Print the lines of the records below verbatim, from the line containing "pose: elev=300.5 azim=210.9" through the line containing "Dot at: (227, 244)", both lines included.

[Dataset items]
==*==

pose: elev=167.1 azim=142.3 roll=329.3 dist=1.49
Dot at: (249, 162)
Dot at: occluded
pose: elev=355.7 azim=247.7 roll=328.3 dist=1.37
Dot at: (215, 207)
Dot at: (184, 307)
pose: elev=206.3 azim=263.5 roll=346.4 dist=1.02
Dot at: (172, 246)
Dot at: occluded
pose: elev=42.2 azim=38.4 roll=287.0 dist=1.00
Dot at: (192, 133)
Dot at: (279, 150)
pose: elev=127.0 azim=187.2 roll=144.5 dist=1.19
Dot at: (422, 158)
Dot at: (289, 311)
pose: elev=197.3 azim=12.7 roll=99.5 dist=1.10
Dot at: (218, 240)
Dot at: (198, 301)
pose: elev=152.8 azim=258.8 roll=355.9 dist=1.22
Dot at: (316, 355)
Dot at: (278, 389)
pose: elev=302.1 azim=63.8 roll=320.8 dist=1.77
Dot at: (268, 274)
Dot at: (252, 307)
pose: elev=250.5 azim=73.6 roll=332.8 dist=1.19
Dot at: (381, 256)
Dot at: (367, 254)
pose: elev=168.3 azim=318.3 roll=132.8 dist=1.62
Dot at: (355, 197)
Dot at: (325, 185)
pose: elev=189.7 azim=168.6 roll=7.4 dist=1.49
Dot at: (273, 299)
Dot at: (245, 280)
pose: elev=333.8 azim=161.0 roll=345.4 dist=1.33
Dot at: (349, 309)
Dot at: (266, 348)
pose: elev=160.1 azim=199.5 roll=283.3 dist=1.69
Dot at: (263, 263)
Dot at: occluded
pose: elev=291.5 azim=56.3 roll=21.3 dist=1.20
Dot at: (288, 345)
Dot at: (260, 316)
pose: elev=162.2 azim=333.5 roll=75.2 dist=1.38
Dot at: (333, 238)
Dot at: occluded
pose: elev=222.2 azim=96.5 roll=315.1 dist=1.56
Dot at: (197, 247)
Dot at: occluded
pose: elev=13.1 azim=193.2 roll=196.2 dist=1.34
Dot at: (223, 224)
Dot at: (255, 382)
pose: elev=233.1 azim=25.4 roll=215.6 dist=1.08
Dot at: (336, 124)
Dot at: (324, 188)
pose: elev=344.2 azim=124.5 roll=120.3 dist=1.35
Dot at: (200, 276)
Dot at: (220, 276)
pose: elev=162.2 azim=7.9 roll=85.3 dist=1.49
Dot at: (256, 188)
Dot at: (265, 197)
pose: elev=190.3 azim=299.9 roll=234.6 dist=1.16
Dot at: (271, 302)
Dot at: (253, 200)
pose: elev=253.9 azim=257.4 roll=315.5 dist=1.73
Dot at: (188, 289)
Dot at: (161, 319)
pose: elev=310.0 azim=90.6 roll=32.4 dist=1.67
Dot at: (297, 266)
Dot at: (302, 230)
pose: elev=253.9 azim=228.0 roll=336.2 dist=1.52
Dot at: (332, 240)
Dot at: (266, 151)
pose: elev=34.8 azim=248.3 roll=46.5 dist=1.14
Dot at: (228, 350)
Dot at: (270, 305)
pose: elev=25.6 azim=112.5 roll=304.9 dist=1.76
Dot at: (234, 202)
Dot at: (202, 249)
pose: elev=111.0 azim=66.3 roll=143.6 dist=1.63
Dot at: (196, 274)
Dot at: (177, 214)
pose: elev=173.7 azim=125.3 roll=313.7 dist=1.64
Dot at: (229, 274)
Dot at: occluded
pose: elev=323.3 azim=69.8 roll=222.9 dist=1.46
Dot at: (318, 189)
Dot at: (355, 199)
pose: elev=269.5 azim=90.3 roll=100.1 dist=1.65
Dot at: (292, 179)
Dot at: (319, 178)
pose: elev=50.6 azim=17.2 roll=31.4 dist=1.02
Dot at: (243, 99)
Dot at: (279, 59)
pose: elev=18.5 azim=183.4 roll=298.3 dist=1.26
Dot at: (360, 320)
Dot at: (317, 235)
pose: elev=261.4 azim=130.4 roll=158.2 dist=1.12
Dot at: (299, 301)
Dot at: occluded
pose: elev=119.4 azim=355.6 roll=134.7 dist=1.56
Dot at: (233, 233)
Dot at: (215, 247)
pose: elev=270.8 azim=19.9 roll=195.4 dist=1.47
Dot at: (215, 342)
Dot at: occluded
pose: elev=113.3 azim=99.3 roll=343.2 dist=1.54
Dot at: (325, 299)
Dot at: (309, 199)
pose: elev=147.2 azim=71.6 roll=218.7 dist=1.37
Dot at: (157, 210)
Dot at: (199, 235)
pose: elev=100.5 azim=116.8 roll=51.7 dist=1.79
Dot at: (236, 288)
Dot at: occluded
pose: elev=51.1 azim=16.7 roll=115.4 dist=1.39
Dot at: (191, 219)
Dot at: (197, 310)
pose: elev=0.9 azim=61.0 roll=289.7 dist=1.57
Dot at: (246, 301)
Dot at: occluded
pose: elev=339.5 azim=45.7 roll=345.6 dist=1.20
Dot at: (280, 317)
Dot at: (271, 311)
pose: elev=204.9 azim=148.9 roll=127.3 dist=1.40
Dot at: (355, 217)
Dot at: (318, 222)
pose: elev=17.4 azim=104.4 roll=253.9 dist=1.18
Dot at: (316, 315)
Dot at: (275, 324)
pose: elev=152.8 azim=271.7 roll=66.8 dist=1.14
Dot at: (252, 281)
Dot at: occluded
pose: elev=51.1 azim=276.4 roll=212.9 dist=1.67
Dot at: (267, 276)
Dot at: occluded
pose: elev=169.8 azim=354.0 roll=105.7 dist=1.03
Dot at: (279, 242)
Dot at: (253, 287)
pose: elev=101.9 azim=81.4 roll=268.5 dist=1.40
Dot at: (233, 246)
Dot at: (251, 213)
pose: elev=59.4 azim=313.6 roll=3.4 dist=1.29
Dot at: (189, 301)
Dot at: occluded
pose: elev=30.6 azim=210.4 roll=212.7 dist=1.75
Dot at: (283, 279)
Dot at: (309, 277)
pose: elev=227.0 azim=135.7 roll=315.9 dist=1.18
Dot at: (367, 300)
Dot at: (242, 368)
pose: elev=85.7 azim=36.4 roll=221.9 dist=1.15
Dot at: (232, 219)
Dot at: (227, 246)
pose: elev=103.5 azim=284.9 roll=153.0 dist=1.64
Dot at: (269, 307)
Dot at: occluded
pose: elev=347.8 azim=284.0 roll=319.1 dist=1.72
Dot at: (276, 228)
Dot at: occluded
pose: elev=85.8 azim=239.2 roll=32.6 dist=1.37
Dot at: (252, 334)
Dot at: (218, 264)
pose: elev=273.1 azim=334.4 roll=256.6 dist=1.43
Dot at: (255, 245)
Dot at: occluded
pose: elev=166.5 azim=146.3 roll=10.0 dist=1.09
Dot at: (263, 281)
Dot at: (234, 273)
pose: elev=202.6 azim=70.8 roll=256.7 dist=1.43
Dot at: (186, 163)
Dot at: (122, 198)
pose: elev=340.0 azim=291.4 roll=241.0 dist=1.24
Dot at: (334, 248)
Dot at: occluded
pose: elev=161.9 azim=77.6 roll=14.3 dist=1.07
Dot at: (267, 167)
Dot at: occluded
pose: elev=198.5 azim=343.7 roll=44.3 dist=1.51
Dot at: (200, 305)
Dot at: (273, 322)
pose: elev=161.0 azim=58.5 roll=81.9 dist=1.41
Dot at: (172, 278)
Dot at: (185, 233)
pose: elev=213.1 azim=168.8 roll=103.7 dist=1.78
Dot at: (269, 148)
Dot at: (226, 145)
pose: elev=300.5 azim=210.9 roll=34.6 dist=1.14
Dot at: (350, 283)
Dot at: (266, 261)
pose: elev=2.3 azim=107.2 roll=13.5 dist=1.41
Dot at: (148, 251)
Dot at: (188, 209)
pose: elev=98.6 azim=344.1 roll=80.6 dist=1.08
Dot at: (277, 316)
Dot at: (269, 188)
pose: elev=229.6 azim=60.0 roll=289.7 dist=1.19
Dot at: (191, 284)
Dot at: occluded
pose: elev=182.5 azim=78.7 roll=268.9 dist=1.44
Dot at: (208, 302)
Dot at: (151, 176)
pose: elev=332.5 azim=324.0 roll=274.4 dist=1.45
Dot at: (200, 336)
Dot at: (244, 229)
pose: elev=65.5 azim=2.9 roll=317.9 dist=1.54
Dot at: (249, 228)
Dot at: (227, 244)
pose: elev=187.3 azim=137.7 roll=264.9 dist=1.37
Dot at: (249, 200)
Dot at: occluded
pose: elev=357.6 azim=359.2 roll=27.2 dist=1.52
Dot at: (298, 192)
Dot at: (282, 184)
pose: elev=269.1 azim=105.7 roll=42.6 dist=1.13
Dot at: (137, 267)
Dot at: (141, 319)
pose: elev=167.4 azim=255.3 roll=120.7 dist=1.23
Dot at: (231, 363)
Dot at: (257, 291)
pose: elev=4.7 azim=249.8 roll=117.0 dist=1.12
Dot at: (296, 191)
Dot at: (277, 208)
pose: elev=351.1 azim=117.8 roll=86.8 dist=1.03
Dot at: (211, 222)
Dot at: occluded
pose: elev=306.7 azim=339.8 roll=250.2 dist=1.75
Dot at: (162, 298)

==*==

== Full output ==
pose: elev=300.5 azim=210.9 roll=34.6 dist=1.14
Dot at: (350, 283)
Dot at: (266, 261)
pose: elev=2.3 azim=107.2 roll=13.5 dist=1.41
Dot at: (148, 251)
Dot at: (188, 209)
pose: elev=98.6 azim=344.1 roll=80.6 dist=1.08
Dot at: (277, 316)
Dot at: (269, 188)
pose: elev=229.6 azim=60.0 roll=289.7 dist=1.19
Dot at: (191, 284)
Dot at: occluded
pose: elev=182.5 azim=78.7 roll=268.9 dist=1.44
Dot at: (208, 302)
Dot at: (151, 176)
pose: elev=332.5 azim=324.0 roll=274.4 dist=1.45
Dot at: (200, 336)
Dot at: (244, 229)
pose: elev=65.5 azim=2.9 roll=317.9 dist=1.54
Dot at: (249, 228)
Dot at: (227, 244)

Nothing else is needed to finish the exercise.